On July 16, Saylor vacated a portion of his summary judgment ruling, stating that the “clear evidence” facts should go before a judge. He also postponed the first bellwether trial. Taking up the defendant’s suggestions, he allowed GlaxoSmithKline to file a renewed motion for summary judgment in what the drug maker called a “textbook case for preemption.”
Saylor also asked both sides to file briefs over whether to invite the FDA to submit an amicus brief on the issue—a move that plaintiffs said they “strenuously object to”—and heard more arguments Wednesday about Merck.
Plaintiffs’ attorneys who filed the brief did not respond to a request for comment. They are Robert Jenner of Jenner Law in Baltimore; Tobias Millrood of Pogust Millrood in Conshohocken, Pennsylvania; Kimberly Baden of Motley Rice in Mount Pleasant, South Carolina; Elizabeth Graham of Grant & Eisenhofer in Wilmington, Delaware; and James Gotz, a Boston partner at Hausfeld.
GlaxoSmithKline’s attorneys at Shook, Hardy & Bacon—Jennifer Hill and Jennifer Stevenson, both in Kansas City, and firm Chairwoman Madeleine McDonough in Washington, D.C.—did not respond to a request for comment. GlaxoSmithKline spokeswoman Courtney Dysart also declined to comment.
In the Taxotere litigation, Sanofi tried to argue that the FDA refused to approve a label change about permanent hair loss. In addressing the case of Earnest, diagnosed with breast cancer in 2011, Milazzo found that Sanofi still had not provided “clear evidence” under Merck.
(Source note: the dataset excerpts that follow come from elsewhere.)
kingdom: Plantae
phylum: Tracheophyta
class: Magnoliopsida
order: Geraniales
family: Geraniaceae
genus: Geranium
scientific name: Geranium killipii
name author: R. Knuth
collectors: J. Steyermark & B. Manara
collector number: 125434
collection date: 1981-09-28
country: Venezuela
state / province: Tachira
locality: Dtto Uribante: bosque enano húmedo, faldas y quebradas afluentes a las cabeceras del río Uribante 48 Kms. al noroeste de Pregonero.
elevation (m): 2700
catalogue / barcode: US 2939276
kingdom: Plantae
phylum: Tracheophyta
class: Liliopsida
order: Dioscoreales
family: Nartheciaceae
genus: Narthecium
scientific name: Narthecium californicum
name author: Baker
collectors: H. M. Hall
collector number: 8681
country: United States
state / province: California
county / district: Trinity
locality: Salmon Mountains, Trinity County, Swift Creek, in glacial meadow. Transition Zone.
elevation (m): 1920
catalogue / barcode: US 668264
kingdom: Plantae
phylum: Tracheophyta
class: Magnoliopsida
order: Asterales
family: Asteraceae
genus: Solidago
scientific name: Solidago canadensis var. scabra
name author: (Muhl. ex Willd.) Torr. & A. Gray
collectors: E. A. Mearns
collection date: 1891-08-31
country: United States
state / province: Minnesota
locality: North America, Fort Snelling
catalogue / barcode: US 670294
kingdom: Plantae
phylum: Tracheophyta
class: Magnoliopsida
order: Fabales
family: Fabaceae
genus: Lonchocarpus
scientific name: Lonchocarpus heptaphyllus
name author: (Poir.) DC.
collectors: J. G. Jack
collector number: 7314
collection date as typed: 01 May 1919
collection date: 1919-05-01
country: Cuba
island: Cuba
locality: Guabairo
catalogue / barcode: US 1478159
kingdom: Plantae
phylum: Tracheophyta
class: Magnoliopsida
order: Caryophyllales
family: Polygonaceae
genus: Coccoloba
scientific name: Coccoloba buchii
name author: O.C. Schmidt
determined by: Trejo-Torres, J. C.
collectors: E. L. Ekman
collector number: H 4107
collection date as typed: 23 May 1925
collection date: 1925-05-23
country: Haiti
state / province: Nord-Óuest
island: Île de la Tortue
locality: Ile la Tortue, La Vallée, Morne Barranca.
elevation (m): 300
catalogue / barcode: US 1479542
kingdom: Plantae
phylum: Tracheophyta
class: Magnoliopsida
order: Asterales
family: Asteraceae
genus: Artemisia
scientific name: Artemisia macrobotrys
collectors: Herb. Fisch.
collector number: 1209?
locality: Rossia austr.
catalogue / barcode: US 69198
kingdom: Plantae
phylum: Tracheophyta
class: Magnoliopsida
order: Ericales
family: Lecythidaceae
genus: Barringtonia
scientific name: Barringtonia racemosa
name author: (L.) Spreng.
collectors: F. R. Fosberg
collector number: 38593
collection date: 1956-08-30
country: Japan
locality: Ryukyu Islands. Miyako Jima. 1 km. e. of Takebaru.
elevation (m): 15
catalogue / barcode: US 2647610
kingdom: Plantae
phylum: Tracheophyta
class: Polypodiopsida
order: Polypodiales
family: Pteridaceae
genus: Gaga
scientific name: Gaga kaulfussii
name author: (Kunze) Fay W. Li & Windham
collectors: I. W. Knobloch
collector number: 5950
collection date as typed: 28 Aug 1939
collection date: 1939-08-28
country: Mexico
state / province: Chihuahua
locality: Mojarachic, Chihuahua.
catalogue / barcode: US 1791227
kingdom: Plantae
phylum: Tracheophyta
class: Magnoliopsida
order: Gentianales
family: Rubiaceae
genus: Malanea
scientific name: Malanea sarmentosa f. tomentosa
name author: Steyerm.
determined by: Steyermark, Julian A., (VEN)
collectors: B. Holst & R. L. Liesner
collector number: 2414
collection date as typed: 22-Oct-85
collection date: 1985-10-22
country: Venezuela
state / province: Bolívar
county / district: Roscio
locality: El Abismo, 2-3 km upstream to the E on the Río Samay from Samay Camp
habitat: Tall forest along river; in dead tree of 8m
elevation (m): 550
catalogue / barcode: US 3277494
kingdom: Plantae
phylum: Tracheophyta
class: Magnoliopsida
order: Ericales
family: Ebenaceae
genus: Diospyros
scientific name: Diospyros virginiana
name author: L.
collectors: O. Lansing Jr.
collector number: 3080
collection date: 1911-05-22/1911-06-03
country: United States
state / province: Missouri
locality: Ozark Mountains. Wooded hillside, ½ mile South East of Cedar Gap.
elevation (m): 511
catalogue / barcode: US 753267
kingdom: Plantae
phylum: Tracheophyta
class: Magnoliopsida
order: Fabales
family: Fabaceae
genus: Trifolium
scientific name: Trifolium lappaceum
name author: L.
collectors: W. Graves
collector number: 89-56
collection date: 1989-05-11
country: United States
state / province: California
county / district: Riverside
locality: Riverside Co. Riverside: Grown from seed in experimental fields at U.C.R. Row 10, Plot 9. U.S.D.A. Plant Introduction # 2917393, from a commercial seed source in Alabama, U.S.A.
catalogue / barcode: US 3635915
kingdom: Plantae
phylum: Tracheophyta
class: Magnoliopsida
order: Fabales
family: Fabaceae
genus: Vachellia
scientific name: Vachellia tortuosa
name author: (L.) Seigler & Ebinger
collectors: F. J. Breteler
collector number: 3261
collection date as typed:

“Defendants have failed to demonstrate that the FDA prohibited Sanofi from using stronger language in Taxotere’s label,” Milazzo wrote. “Sanofi was not trying to alert the FDA of the uptick in reports of permanent alopecia but instead trying to expand the distribution of its drug. The references to alopecia appear tangential at best.”
Sanofi, in its motion, raised other reasons to postpone the trial. In addition to numerous motions still pending, Milazzo is overseeing “another important case” that starts Aug. 19: The public corruption criminal retrial against former Drug Enforcement Administration agent Chad Scott.
Plaintiffs attorneys, in their response, criticized Sanofi’s “twisting of this court’s words in an attempt to take advantage of the court’s dedication to managing a high profile criminal matter in parallel to this MDL and to insinuate that the court cannot manage both.”
Sanofi also cited other motions, such as its pending request to certify Milazzo’s July 9 order for interlocutory appeal denying summary judgment on causation as to the plaintiff in next month’s trial, and in another case. Sanofi had sought to adjourn the trial alongside that motion. Plaintiffs attorneys, meanwhile, have filed a motion to reconsider the same ruling, which granted summary judgment on statute of limitations grounds as to two other plaintiffs.
In addition to the continuance motion, on Friday, Milazzo plans to hear arguments over Sanofi’s certification motion.
“It is no one’s fault that this MDL is complex or that numerous significant motions remain pending before the first trial date,” Moore wrote. “The parties and the court have worked hard to significantly advance this MDL and prepare for the first bellwether trial. Notwithstanding those efforts, though, more time is needed to complete pretrial work.”